A 26' 4" Ketch
By William & John Atkin
|The Auxiliary Ketch Barrie Anne|
|This is a wholesome little auxiliary designed for the comfort of one or two persons; three will be a crowd. The principal dimensions of my design number 562 are: length over all 26 feet 4 inches; length water line, 20 feet 0 inches; breadth, 7 feet 8 inches; draft, 3 feet 9 inches; freeboard bow, 3 feet 4 1/2 inches; least freeboard, 2 feet; freeboard at stern, 2 feet 5 1/2 inches; displacement, 7,400 pounds; iron keel, 1,600 pounds; inside ballast, 600 pounds; and sail area, 305 square feet.|
|The latest of MoToR BoatinG's family of practical boats is ketch rigged. This rig has advantages, not least of which is the ease with which sail can be shortened without disturbing the balance. The little ship will sail well with main alone, or with jib and mizzen. Another thing worth considering is the ease with which three small sails can be set, lowered and handled; no back-breaking work here nor scuffed-up knuckles furling heavy wet canvas. Perhaps not as efficient as a single master, but a good sailer notwithstanding, and an interesting thing to look at and play with. After all, everything in life has its compensations. The total sail area is 302 square feet divided into main, 155 square feet; mizzen, 75 square feet; and jib, 72 square feet.|
|The cabin is cosy. Dropping down the companion ladder one finds a snug little place to live. On one hand a seat with lockers for books, and the many what-nots needed for happy living afloat. A generous sized locker partially tucked beneath the bridge deck might be used for clothes, or food. Over the tops of these a goodly shelf which should have turned pin rails to set the cabin into the mood of the sea. Across from the seat and locker ranges the galley; from end to end a trifle longer than 6 feet. Here is a coal-burning range; sink with locker beneath; ice box; and small locker. The tops of the latter three form the galley work table. Then ranged along the ship's ceiling is a locker for dishes and the countless things one needs for living. A coal bin is beneath the port bunk. And a pump water closet stands between the berths and is covered by a cushioned lid when not in use. Two bunks stretch up under the forward deck and are 6 feet 1 inch long by 2 feet wide. There is sitting headroom over the after ends of the bunks, and, of course, on the little sofa in the main cabin. Standing headroom under the cabin top beams is 4 feet 9 inches; and under the companion slide 5 feet. And so, Shipmates, not so bad for a ship-shape vessel with normal height of sheer.|
The lines show a round bottom hull with well balanced overhangs, firm bilges, well matched diagonals, and buttock lines that indicate speed. The deck line is full through the forward sections, a feature which will help keep spray down; there is slight tumble home in the mid-sections; the topsides flaring again as they approach the stern.

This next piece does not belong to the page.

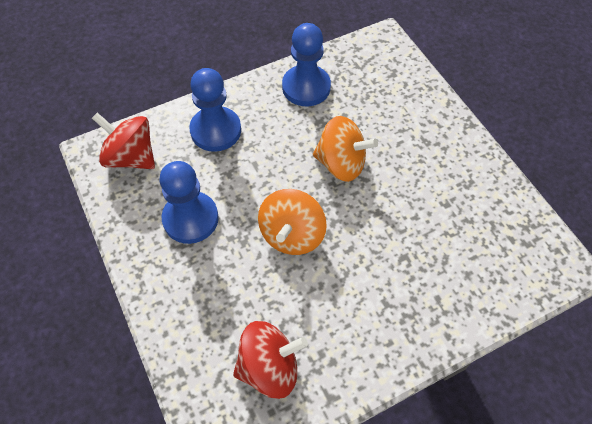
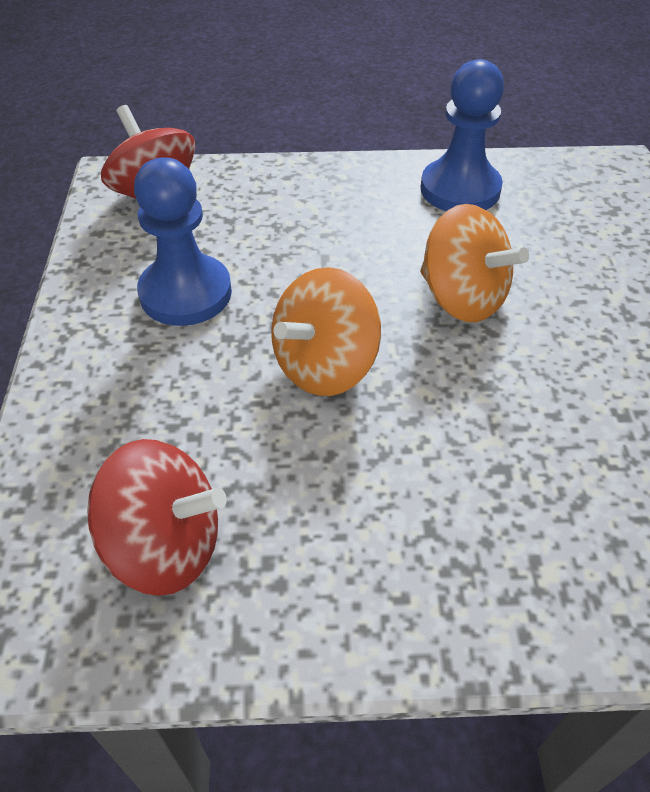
camera: 25 degrees right, 10 degrees down
(216, 130) = (293, 201): blue pawn -> none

The stern is narrow and "tucked up" carrying ample deadrise; there should be no slapping or pounding forward or aft when the going becomes rough.
There is a motor, too, a single cylinder 4-5 1/2 h.p. Lauson, Red Wing, Universal, Lathrop or any of the other modern engines of similar characteristics. Enough power in any one of these for a gentle speed in still water of about 6 miles an hour.